Panique à bord. Parce que les primes d’assurance maladie menacent d’augmenter de plus de 10% l’année prochaine, Pascal Couchepin dégaine dans tous les sens. Après les mesures visant les laboratoires des médecins généralistes, voici la taxe de 30 francs que le patient devrait payer à chaque consultation médicale. Même si les femmes enceintes, les enfants et les malades chroniques en étaient exemptés, tout condamne cette nouvelle mesure.
Sur la forme, cette méthode de gouvernement est archaïque. Baptisée "Table ronde" pour faire croire au dialogue, la réunion au cours de laquelle notre ministre de la santé a présenté ses projets a été limitée à deux heures. On ne peut pas trouver manière plus élégante pour faire comprendre qu’on a autre chose à faire. Le choix des interlocuteurs n’est pas moins éloquent. Les cantons, les assureurs, les médecins sont invités. Mais pas les partis politiques qui auront pourtant à se prononcer sur les mesures proposées au Parlement. Ni les représentants des patients alors qu’aucune politique de la santé n’a de chance de succès sans adhésion populaire.
Faut-il rappeler qu’avec de telles méthodes, aucun gouvernement voisin, ni de gauche ni de droite, n’a obtenu de résultat dans la lutte contre l’augmentation des coûts de la santé? Simplement parce que l’adhésion ne s’obtient pas par décret. La population en a assez, ras-le-bol - les citoyens n’utilisent pas toujours des formules aussi courtoises - de cette manière de régner à l’ancienne.
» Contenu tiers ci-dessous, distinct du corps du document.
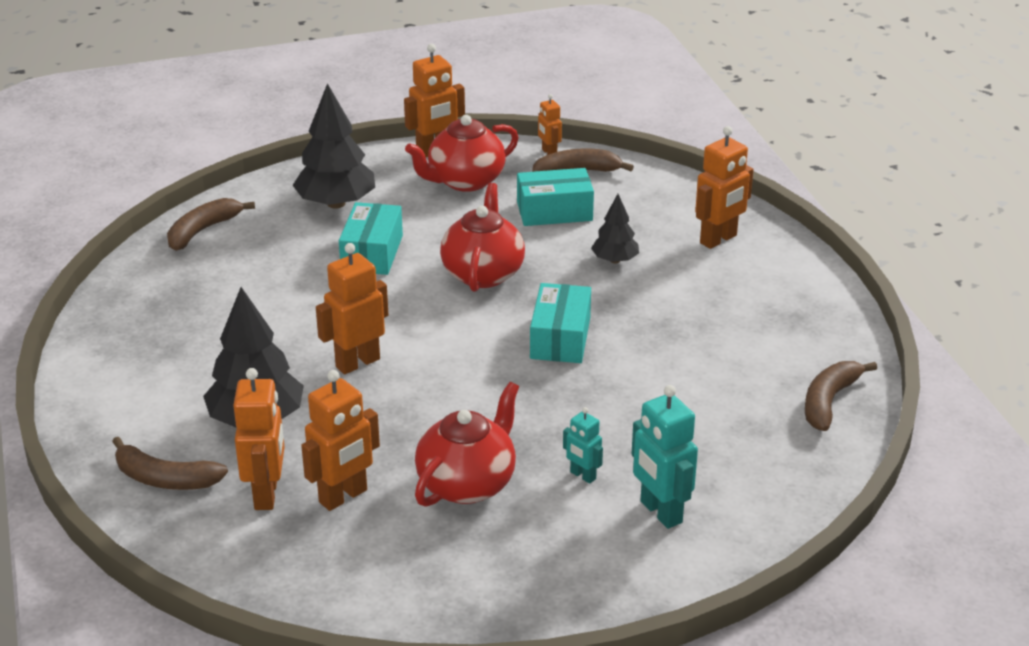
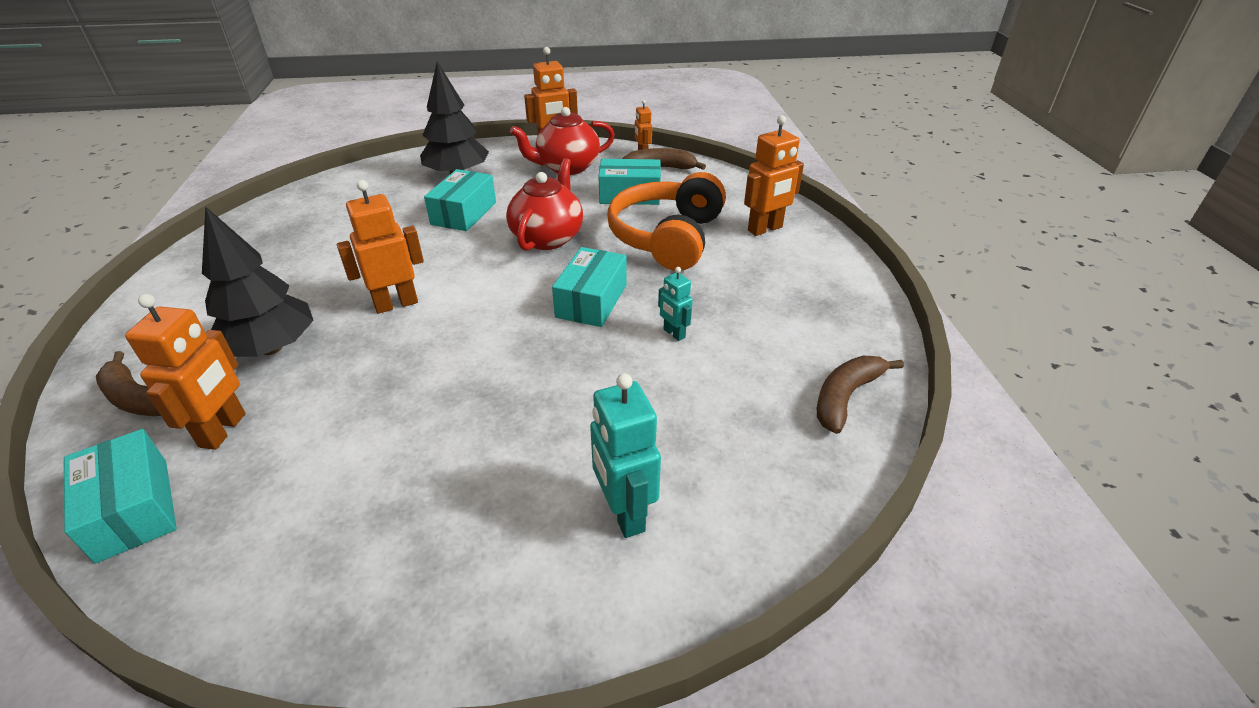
camera: 10 degrees right, 5 degrees up
(203, 230) = (342, 185): brown banana -> none
(234, 561) = (133, 509): none -> turquoise box
(343, 497) = (296, 444): orange robot -> none
(467, 483) = (430, 445): red teapot -> none
(582, 476) = (554, 452): turquoise robot -> turquoise robot (674, 334)
(615, 260) = (667, 237): black tree -> orange headphones

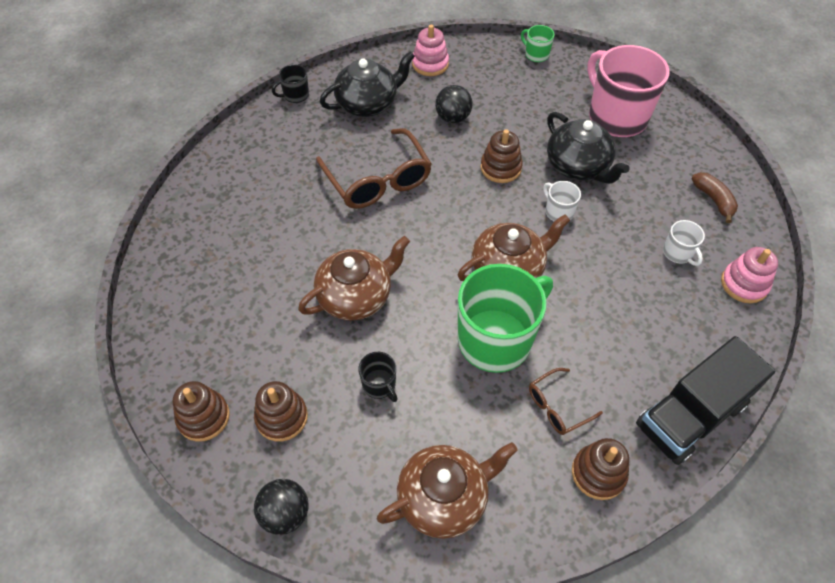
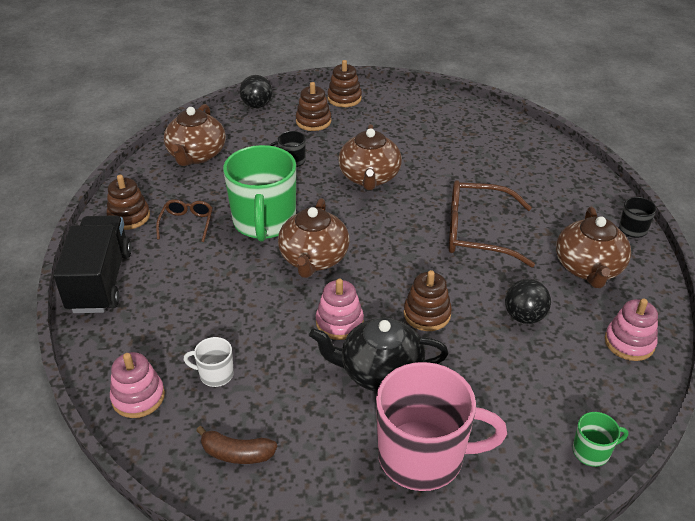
camera: 125 degrees right, 15 degrees down
(368, 104) = (588, 268): black teapot -> brown teapot
(558, 212) = (339, 322): white mug -> pink stacking toy

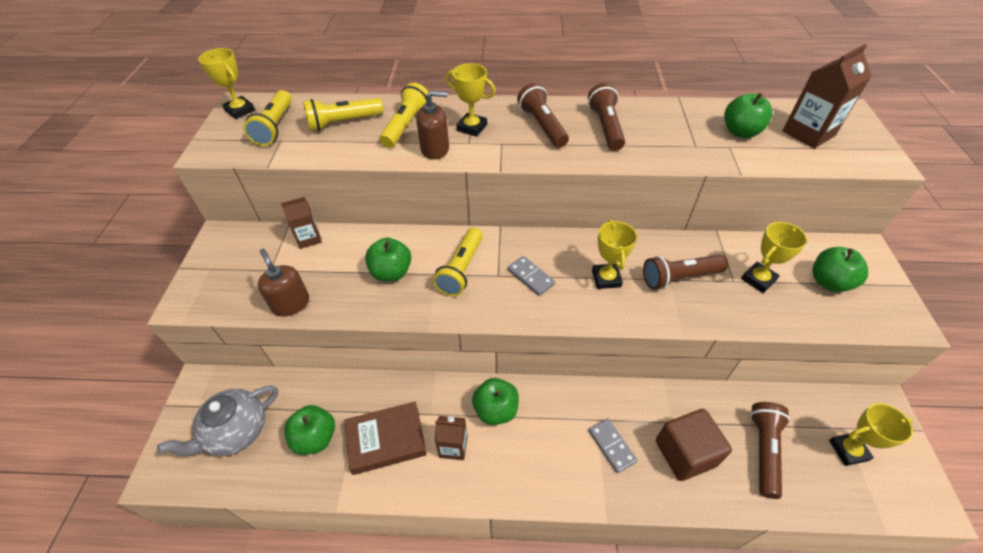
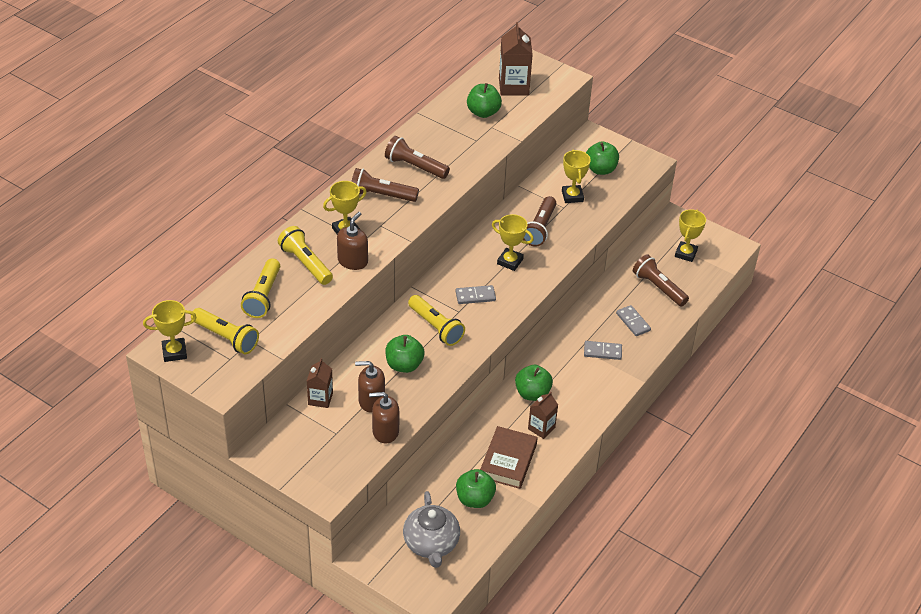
camera: 60 degrees left, 5 degrees down
(327, 273) = (371, 401): none -> brown soap dispenser
(685, 453) = (633, 322): brown cube -> grey domino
Quand les autorités comprendront-elles que la démocratie d’aujourd’hui, surtout quand il s’agit d’une démocratie directe, passe par l’information la plus complète et la plus transparente possible et la participation active, systématique, organisée, des citoyens avant que les décisions ne soient prises?
Sur le fond, la taxe à 30 francs est une erreur de plus dans le flot ininterrompu des "réformes" de notre système de santé. Ce droit d’accès aux soins ne peut avoir que des effets pervers. 1. Avec le système des franchises, les patients paient déjà intégralement le coût de leurs premières consommations de soins, en plus des primes d’assurance maladie. La taxe est donc superflue. 2. Tout le discours de prévention est fondé sur le fait qu’il faut détecter précocement les maladies pour que les traitements soient le plus efficaces. La taxe à la consultation va à l’encontre de cette approche. 3. Dans les pays où ce type de taxe a déjà été introduit, comme en Allemagne, elle a simplement eu pour conséquence d’écarter les plus démunis du système de soins. Drôle de progrès.
Quand les gouvernants veulent passer l’épaule, ils se retrouvent le plus souvent au tapis. De toute évidence, cette taxe sera balayée en votation populaire. Si elle passe la rampe au Parlement sous la forme d’un arrêté fédéral urgent pour la protéger du référendum pendant un an, elle ne perd rien pour attendre. Tout ce remue-ménage n’aura alors servi à rien, sauf à braquer davantage encore les acteurs incontournables d’une vraie réflexion sur notre système de santé: les patients et les médecins.